No olía tan mal aquella mañana y tenía fascinado a Kineas. Kineas pagó más vino y pasó una copa al escita, que la apuró de un trago.
—Gracias. ¿Es tu montura? Te veo montar, sí. No está mal. Sí. Más vino, por favor.
Kineas compró más vino.—Monto sin parar.
Estuvo tentado de alardear, pero no acertó a ver por qué. Quería caerle bien al escita; un borracho, un mendigo, pero con oro por el valor de una granja en su persona.
—Gracias. Mierda de vino. ¿Montas mucho? Yo también. Necesito caballo, yo. —Resultaba cómico con su gorro punteagudo y su pésimo griego—. ¿Tienes más caballo? ¿Más?
Dio unas palmadas al gres. Kineas asintió muy serio.
—Sí.
El escita se dio unas palmadas en el pecho y se tocó la frente; un gesto muy extranjero, casi persa.

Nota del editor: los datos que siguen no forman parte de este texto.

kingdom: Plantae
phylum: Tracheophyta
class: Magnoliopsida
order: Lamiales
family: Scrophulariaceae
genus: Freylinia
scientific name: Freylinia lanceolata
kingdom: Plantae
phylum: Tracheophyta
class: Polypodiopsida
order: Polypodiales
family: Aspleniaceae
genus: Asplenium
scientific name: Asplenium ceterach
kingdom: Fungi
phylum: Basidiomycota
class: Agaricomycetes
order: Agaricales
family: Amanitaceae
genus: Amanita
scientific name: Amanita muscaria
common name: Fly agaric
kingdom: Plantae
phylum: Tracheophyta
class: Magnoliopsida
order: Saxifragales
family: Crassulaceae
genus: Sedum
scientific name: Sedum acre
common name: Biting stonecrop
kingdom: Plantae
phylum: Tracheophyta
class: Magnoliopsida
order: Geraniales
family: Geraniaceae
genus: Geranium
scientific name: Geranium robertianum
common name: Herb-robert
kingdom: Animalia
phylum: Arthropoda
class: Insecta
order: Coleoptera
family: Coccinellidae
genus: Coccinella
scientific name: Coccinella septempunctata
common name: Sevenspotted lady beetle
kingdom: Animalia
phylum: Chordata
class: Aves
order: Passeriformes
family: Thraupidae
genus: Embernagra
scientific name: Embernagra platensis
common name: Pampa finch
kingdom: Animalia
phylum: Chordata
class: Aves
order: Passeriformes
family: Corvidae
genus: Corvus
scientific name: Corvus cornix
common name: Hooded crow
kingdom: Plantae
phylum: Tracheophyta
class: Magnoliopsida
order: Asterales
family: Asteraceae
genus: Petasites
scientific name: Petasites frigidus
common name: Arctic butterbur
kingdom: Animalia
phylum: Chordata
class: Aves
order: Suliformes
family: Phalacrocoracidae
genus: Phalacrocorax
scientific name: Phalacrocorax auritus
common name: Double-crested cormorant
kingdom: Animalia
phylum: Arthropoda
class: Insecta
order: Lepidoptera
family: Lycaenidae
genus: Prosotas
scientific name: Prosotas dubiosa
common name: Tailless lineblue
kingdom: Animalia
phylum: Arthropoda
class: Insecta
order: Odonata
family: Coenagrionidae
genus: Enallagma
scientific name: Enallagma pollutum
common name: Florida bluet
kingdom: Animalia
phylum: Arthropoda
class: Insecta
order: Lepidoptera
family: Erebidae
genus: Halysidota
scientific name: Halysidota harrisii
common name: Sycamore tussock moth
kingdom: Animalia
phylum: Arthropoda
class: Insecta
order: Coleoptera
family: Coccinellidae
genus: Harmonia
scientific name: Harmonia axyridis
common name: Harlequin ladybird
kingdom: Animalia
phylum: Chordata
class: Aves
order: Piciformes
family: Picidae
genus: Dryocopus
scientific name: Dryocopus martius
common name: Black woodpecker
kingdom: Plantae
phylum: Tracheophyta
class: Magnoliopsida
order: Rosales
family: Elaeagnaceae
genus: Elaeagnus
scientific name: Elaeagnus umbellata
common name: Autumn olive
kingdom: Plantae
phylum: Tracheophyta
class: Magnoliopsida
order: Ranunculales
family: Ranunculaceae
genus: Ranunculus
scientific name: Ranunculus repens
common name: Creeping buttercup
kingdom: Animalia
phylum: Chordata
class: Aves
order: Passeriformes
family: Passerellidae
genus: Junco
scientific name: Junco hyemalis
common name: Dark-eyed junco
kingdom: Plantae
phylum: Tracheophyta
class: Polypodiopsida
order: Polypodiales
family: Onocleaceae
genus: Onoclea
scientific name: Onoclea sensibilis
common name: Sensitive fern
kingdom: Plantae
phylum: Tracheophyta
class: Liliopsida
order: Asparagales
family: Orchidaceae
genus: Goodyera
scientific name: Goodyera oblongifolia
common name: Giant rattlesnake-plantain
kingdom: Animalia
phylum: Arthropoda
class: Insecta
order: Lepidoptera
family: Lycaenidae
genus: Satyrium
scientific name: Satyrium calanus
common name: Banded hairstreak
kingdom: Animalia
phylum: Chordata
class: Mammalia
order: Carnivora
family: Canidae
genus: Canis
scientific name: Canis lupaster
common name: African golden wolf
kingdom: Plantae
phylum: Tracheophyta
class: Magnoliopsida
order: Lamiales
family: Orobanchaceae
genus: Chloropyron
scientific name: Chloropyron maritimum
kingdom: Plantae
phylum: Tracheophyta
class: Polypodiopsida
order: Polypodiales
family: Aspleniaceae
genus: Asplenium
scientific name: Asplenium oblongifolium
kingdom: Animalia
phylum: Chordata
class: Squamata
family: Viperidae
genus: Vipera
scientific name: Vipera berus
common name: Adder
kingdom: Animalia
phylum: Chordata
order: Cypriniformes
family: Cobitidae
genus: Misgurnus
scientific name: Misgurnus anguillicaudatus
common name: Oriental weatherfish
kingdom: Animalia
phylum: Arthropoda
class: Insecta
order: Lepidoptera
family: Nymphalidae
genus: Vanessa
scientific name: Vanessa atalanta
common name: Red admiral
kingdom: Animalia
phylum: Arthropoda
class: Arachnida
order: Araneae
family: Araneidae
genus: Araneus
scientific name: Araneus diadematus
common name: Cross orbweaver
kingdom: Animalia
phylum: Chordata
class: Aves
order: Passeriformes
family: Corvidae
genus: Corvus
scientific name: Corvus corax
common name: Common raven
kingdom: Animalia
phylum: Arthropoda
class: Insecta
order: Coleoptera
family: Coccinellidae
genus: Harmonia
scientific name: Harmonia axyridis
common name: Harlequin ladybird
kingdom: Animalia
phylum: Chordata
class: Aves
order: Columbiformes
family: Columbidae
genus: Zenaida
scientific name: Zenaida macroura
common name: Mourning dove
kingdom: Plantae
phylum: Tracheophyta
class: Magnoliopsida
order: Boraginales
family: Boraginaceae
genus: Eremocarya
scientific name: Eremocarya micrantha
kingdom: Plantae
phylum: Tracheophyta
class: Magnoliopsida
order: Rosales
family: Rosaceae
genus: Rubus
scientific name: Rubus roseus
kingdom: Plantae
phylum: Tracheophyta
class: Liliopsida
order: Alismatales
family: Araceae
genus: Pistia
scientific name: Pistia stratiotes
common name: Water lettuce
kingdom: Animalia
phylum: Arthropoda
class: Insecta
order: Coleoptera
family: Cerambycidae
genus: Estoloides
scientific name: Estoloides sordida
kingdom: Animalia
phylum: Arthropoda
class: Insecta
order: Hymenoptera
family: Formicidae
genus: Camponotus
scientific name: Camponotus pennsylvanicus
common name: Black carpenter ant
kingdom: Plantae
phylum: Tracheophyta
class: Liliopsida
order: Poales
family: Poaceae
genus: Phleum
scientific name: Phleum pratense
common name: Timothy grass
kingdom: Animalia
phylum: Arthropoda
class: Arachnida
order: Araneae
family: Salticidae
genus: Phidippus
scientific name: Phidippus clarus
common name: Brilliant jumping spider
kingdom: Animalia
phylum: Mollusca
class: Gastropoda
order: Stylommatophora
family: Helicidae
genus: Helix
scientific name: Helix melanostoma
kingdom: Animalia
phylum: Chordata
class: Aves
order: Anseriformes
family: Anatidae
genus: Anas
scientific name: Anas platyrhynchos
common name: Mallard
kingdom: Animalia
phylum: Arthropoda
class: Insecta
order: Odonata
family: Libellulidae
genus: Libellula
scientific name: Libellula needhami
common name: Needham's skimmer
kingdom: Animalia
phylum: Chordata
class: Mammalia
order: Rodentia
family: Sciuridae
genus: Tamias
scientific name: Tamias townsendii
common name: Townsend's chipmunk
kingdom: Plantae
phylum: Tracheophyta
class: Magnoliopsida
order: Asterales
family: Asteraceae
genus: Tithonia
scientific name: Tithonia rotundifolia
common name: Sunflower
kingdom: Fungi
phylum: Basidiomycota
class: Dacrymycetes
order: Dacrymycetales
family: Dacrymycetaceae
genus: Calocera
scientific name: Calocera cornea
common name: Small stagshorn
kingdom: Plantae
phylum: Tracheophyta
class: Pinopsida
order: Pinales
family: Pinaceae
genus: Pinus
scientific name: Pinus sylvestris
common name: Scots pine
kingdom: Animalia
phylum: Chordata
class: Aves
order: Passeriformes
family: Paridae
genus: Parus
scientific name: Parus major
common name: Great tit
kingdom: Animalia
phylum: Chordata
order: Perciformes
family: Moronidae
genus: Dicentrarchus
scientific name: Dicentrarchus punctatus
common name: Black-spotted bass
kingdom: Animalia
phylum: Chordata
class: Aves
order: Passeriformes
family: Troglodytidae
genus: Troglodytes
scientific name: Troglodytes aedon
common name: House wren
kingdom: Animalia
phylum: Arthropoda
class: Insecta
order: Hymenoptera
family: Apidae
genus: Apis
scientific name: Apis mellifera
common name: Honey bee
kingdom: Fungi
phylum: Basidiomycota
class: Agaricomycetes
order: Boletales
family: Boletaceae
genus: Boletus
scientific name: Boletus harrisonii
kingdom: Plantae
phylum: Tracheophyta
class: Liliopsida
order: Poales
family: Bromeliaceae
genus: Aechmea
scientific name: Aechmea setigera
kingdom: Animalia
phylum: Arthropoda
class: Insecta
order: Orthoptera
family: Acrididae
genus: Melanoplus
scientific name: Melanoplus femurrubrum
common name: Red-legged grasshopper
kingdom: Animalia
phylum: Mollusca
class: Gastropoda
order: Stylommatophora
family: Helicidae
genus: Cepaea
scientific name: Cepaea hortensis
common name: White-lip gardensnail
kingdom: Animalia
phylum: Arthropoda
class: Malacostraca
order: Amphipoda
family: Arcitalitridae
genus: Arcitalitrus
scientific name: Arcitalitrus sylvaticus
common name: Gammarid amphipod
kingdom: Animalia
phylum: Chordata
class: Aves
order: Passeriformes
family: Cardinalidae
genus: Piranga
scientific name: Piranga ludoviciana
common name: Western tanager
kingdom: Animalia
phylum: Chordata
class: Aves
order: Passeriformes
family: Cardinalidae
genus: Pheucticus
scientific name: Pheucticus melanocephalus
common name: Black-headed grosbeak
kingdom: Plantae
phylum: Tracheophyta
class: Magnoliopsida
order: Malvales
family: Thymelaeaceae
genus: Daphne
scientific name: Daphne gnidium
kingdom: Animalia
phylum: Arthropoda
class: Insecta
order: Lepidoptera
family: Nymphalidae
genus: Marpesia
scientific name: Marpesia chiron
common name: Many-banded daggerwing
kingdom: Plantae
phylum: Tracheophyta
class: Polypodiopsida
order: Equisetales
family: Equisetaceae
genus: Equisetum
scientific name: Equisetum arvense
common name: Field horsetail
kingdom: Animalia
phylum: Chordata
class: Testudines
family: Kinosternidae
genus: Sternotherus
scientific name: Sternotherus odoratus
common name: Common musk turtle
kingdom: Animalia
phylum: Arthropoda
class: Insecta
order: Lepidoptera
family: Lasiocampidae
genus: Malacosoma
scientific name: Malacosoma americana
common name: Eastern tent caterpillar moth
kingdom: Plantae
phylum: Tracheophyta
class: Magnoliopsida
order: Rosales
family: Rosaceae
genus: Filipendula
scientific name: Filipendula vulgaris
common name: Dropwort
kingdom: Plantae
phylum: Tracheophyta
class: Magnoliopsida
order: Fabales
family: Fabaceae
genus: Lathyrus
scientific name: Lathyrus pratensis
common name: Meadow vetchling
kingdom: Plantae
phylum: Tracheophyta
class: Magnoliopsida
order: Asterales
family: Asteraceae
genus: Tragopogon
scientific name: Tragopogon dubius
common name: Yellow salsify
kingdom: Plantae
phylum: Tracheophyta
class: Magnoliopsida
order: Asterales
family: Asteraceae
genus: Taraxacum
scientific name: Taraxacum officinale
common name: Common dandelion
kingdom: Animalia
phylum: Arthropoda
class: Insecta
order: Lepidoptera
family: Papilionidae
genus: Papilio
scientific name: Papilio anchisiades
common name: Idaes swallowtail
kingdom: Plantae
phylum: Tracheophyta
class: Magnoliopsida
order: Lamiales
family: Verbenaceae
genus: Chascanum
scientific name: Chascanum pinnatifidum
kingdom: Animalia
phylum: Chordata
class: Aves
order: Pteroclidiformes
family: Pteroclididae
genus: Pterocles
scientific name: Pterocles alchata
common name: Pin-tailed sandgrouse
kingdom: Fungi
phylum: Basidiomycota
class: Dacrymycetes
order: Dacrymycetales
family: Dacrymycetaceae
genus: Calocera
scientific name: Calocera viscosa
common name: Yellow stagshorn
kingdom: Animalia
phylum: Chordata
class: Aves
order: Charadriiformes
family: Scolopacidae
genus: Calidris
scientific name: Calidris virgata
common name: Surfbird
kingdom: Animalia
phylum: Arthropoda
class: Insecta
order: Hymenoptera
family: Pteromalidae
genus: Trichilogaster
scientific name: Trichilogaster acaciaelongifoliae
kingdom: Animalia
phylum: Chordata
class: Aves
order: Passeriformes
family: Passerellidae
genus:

—Yo llamo Ataelo. ¿Tú llamas?
—Kineas.
—Enseña caballo. Más caballo.
—Ven conmigo, pues.
Kineas montó con una pirueta, una vistosa manera de montar aprendida en la escuela de caballería. En menos que canta un gallo tuvo al escita montado detrás de él. Kineas no supo cómo había hecho para montar tan deprisa. Ahora se sentía ridículo; no ha bía tenido la más remota intención de permitir que aquel hombre montara con él, y sin duda parecían un par de payasos. Tomó una callejuela y mantuvo el semental al paso, haciendo caso omiso de las miradas de un puñado de ciudadanos muy madrugadores. Calco tendría con qué tomarle el pelo cuando se levantara.